Tag Archives: doctrines

We are obedient… because we can see!

One of the things that critics of the Church often complain about is that we blindly follow our leaders. Iif you’ve ever been to a regular ward or branch, you know that just isn’t true. There are squabbles and disagreements just like any other organization. But when it comes to important things, we rally together and try to be united. As you move further up the hierarchy in the Church, I would say that the average member follows those leaders more. That kind of makes sense. Generally speaking, those who are called to “higher” positions have obviously demonstrated their righteousness and faithfulness to the Church. That helps us to trust them more and have greater faith that they are called of God.

Regardless of how you look at it, following someone you respect and love (whether it be a bishop or the President of the Church), does not make you blind. It shows the love and trust that you have in that person. President Packer said it simply in this way:

Those who talk of blind obedience may appear to know many things, but they do not understand the doctrines of the gospel. There is an obedience that comes from a knowledge of the truth that transcends any external form of control. We are not obedient because we are blind, we are obedient because we can see.

Boyd K Packer, Ensign, May 1983, p66

“The greatest guarantor of inward peace”

For a short spring semester of Institute we are doing “The Gospel and the Productive Life” course. There are 15 lessons and we are only doing it for 8 weeks, so we need to do 2 a week. This past Wednesday we covered The Plan of Salvation for Heavenly Father’s Children and The Guidance of the Spirit. There is nothing “new” in these lessons, but it is nice to have a good discussion about some of these important principles/doctrines.

My favourite quote from this week was one from President Faust about the Holy Ghost:

“The Spirit of the Holy Ghost is the greatest guarantor of inward peace in our unstable world. It can be more mind-expanding and can make us have a better sense of well-being than any chemical or other earthly substance. It will calm nerves; it will breathe peace to our souls. This Comforter can be with us as we seek to improve. It can function as a source of revelation to warn us of impending danger and also help keep us from making mistakes. It can enhance our natural senses so that we can see more clearly, hear more keenly, and remember what we should remember. It is a way of maximizing our happiness”

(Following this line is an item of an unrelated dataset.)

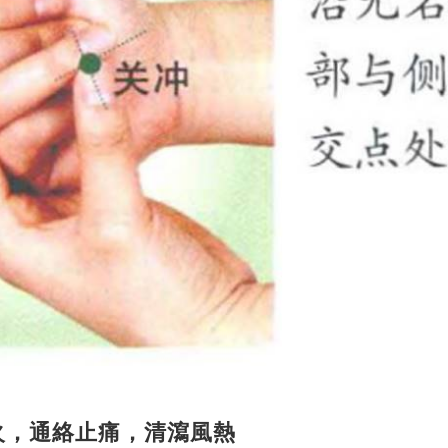
火，
通絡止痛，清瀉風熱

James E. Faust in Conference Report, Apr. 1989, 41; or Ensign, May 1989, 32–33

What a powerful statement! I haven’t wasted my life in “riotous living”, but I certainly can tell the difference between having the Spirit with me and being left alone. I can definitely testify that the Holy Ghost is indeed the greatest guarantor of inward peace. The enlightenment and pure intelligence it bestows are worth any sacrifice it takes to live worthy of His companionship.